• Required work: Go through the material below and count the lines containing the word "assign". Give that number by itself.

• Materials provided:
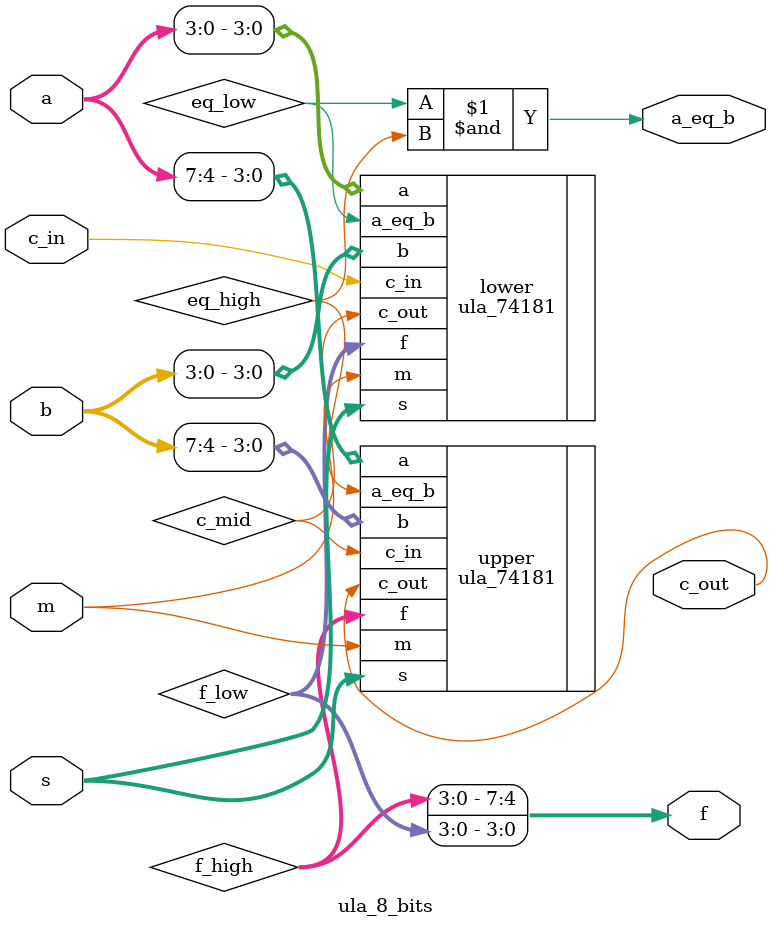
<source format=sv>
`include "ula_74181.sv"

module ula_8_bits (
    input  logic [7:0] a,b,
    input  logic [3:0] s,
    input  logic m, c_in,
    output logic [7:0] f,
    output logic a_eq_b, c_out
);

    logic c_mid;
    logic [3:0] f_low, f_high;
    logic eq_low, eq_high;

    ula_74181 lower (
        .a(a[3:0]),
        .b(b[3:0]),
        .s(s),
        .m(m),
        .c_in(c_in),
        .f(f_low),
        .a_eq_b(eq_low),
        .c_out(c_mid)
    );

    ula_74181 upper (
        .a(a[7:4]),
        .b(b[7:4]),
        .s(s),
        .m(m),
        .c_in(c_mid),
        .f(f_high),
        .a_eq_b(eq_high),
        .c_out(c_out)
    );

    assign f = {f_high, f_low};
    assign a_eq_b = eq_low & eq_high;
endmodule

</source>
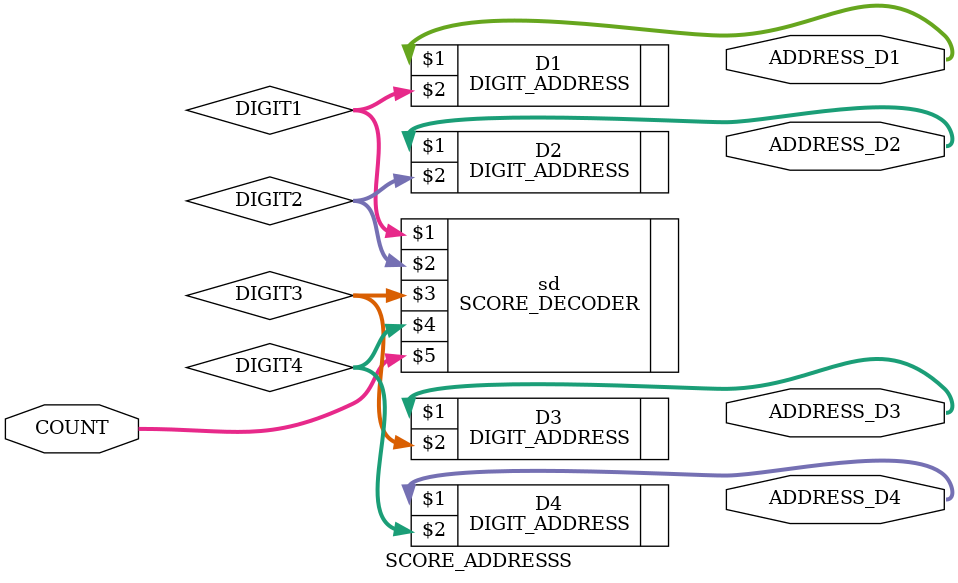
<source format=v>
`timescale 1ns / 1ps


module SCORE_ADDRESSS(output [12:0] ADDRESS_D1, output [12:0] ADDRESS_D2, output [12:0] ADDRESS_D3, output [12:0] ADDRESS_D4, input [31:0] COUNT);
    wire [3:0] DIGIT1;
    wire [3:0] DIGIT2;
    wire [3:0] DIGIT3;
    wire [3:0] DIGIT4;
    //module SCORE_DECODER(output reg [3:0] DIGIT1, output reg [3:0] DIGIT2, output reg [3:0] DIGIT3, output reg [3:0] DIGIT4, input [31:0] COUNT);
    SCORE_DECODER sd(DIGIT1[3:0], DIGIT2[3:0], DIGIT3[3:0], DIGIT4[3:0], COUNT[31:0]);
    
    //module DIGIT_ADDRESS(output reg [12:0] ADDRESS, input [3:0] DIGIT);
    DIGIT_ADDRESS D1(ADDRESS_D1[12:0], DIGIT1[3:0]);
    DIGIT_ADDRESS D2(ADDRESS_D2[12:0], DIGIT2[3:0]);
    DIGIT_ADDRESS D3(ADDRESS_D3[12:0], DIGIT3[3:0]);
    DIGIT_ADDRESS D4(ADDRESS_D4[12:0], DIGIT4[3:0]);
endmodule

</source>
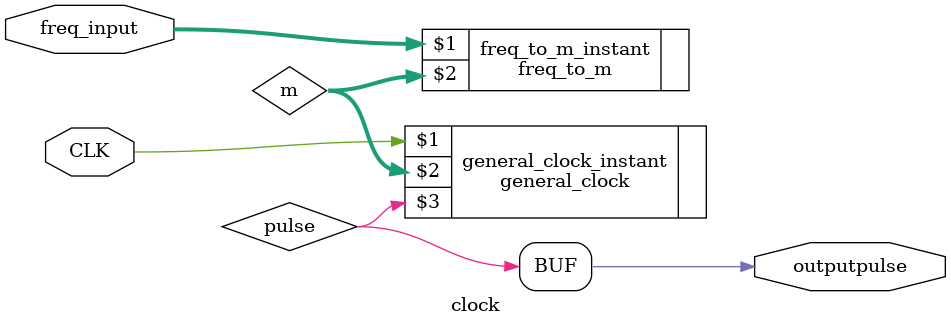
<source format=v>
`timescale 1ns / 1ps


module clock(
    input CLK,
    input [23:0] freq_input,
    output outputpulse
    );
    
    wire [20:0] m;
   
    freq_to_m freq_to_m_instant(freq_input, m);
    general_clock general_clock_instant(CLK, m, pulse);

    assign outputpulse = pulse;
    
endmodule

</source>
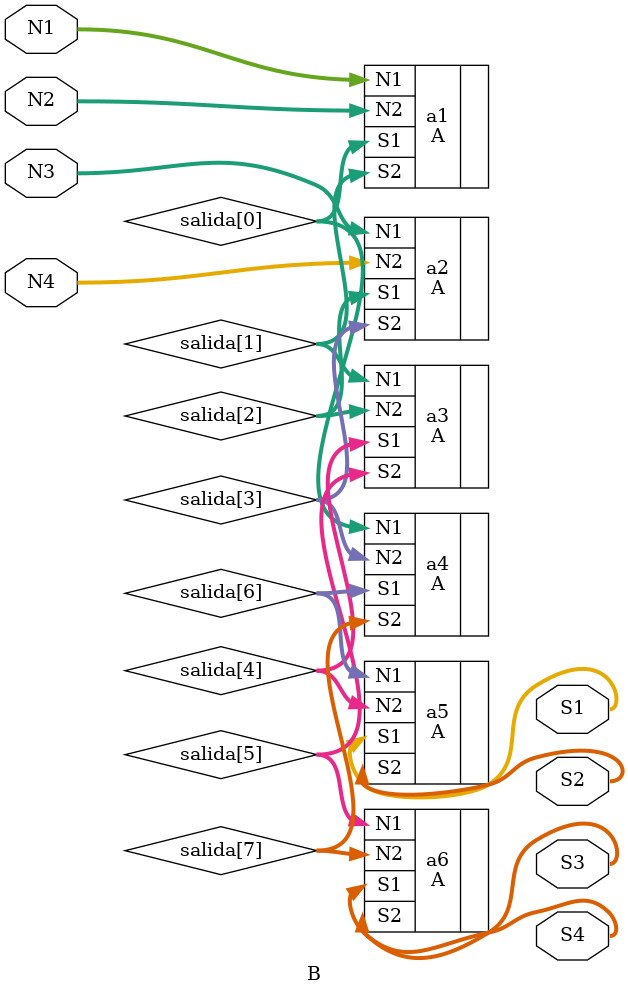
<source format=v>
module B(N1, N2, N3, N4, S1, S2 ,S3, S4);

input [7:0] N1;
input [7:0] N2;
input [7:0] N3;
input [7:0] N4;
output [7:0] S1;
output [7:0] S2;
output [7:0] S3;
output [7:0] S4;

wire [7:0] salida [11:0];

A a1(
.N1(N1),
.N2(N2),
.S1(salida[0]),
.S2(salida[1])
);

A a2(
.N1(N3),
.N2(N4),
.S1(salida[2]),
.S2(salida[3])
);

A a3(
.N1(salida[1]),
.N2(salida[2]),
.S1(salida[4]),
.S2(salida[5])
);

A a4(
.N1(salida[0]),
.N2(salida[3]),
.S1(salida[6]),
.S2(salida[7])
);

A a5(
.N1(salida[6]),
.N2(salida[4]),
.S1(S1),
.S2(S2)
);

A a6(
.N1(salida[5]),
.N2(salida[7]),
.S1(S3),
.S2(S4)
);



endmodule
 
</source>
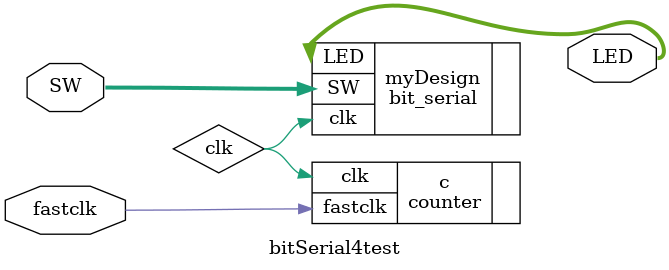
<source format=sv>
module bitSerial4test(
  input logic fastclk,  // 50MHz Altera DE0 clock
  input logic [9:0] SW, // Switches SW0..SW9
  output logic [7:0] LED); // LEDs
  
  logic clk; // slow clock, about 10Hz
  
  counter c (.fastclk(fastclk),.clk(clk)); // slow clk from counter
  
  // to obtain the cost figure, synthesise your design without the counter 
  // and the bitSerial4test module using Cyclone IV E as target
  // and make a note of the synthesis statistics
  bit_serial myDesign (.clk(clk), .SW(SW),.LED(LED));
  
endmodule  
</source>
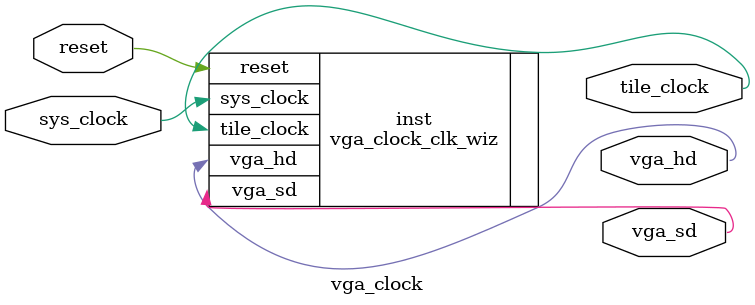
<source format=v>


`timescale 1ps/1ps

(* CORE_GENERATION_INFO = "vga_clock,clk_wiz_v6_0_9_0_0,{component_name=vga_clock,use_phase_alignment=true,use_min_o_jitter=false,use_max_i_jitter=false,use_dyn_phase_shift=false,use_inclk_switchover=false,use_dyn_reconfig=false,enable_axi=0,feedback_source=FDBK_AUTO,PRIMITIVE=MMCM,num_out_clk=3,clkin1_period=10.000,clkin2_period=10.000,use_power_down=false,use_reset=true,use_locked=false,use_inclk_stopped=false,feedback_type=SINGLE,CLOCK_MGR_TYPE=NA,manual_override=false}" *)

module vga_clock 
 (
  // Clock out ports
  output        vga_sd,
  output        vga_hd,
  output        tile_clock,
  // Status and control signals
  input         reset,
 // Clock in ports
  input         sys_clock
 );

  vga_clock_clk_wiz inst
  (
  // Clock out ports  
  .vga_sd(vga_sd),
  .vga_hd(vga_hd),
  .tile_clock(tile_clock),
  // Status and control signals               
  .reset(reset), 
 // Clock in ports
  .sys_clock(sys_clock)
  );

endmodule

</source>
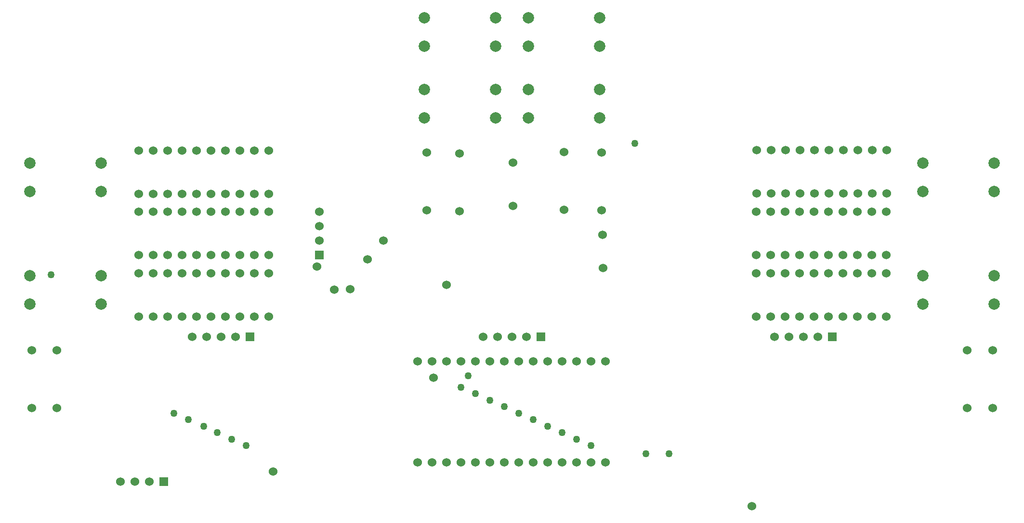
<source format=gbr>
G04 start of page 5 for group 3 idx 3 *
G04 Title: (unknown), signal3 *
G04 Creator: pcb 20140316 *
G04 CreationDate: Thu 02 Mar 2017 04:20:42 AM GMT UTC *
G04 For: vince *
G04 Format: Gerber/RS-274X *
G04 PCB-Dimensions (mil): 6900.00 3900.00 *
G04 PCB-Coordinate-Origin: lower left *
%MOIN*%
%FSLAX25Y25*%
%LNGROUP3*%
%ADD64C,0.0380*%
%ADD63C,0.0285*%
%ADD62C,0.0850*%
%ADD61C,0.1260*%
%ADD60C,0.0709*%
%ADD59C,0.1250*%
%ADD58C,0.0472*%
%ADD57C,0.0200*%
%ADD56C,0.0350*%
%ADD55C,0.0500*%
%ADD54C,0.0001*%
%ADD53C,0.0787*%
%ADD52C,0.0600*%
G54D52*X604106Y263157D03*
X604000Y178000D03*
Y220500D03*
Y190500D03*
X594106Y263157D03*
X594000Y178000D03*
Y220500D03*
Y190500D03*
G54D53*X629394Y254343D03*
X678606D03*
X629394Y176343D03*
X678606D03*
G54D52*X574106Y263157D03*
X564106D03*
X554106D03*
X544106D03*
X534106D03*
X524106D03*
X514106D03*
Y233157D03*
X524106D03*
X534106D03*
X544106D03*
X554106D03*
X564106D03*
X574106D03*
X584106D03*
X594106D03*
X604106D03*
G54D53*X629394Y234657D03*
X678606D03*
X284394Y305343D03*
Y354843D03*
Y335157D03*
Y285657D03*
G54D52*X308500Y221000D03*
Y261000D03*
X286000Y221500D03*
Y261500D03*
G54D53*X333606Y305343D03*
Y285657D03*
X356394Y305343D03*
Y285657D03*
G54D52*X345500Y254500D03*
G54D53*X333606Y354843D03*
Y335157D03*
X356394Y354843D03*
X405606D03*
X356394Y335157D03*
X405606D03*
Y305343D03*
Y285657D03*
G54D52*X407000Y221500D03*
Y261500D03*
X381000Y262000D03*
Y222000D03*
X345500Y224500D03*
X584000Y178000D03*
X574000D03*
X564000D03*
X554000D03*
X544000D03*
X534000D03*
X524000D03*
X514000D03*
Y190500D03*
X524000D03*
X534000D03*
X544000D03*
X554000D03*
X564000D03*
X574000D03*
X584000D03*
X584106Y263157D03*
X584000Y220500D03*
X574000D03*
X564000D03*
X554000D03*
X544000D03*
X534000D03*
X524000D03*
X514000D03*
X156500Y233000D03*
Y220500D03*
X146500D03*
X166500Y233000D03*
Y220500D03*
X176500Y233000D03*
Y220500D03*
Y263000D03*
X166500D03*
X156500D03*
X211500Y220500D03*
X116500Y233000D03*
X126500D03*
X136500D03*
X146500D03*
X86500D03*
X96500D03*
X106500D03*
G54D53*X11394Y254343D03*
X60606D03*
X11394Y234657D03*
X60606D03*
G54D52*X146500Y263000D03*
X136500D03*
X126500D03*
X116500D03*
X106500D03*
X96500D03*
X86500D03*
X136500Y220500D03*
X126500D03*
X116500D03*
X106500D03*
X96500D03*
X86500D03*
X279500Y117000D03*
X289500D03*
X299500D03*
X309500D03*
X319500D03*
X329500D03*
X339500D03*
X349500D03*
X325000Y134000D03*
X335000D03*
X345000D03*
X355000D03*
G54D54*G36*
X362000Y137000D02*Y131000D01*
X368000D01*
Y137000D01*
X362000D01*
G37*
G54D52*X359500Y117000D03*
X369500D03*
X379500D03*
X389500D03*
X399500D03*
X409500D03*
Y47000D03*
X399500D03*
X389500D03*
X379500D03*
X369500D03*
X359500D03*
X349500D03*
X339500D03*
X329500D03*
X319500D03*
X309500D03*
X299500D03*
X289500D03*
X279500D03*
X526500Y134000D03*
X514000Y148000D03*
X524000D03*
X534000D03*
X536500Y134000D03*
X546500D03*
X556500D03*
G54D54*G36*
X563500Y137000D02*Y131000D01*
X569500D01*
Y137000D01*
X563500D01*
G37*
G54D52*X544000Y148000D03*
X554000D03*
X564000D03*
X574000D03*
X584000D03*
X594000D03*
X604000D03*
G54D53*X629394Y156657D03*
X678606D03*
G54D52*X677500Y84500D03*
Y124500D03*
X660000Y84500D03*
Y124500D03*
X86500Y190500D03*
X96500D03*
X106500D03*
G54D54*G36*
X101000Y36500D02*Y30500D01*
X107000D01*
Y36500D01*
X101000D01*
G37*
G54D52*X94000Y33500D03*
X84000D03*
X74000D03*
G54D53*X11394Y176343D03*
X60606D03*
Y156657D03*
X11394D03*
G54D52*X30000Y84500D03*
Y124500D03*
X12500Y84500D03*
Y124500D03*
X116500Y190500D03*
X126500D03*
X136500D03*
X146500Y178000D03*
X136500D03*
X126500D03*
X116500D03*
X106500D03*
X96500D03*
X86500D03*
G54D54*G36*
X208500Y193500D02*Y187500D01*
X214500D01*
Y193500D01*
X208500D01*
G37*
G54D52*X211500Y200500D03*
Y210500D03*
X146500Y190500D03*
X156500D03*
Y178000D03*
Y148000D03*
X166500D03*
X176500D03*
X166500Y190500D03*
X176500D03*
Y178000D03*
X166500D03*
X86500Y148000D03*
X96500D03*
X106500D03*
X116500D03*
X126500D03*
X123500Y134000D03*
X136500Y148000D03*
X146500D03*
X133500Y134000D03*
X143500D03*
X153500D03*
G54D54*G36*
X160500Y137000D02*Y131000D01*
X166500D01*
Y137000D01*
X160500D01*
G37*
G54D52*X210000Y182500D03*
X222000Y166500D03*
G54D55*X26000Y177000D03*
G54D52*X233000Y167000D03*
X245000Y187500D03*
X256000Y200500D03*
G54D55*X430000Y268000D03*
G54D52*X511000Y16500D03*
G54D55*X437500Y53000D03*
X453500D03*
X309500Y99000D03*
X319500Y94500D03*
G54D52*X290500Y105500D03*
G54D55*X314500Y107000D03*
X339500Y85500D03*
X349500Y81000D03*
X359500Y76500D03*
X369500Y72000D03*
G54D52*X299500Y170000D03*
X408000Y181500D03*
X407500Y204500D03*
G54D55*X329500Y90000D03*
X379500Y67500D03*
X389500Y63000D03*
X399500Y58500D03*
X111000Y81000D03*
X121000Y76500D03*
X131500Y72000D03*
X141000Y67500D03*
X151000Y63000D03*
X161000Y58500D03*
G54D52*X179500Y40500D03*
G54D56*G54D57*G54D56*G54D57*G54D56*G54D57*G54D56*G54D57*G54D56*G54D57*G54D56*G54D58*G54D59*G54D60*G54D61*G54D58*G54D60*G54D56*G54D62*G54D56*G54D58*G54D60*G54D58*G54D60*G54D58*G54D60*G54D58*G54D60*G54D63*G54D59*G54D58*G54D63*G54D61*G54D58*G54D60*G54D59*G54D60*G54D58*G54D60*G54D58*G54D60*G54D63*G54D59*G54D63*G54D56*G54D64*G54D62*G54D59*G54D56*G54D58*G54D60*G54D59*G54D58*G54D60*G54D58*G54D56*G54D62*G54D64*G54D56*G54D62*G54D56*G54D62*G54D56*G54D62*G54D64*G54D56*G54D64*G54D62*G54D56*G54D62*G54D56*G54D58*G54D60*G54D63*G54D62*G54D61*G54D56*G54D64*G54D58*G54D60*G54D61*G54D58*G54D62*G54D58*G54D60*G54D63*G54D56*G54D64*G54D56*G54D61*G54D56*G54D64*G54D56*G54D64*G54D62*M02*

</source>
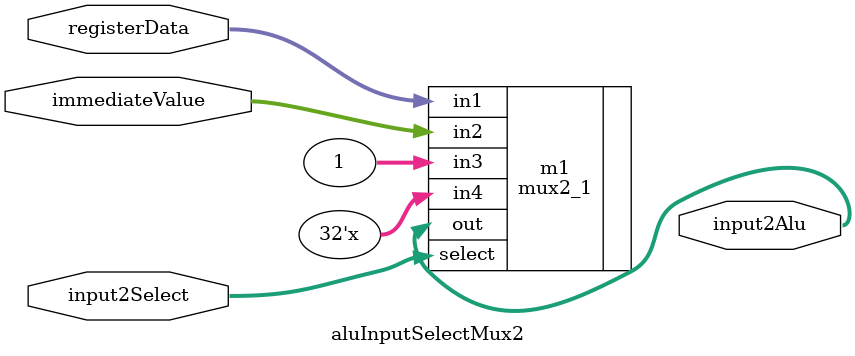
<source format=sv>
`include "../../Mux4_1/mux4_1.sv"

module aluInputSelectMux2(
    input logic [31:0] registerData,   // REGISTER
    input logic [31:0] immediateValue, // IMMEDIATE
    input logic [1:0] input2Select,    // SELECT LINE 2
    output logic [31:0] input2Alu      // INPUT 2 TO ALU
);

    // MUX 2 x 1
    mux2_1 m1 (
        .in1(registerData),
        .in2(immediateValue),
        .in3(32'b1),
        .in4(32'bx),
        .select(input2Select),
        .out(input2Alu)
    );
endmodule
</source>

• Solution below: 3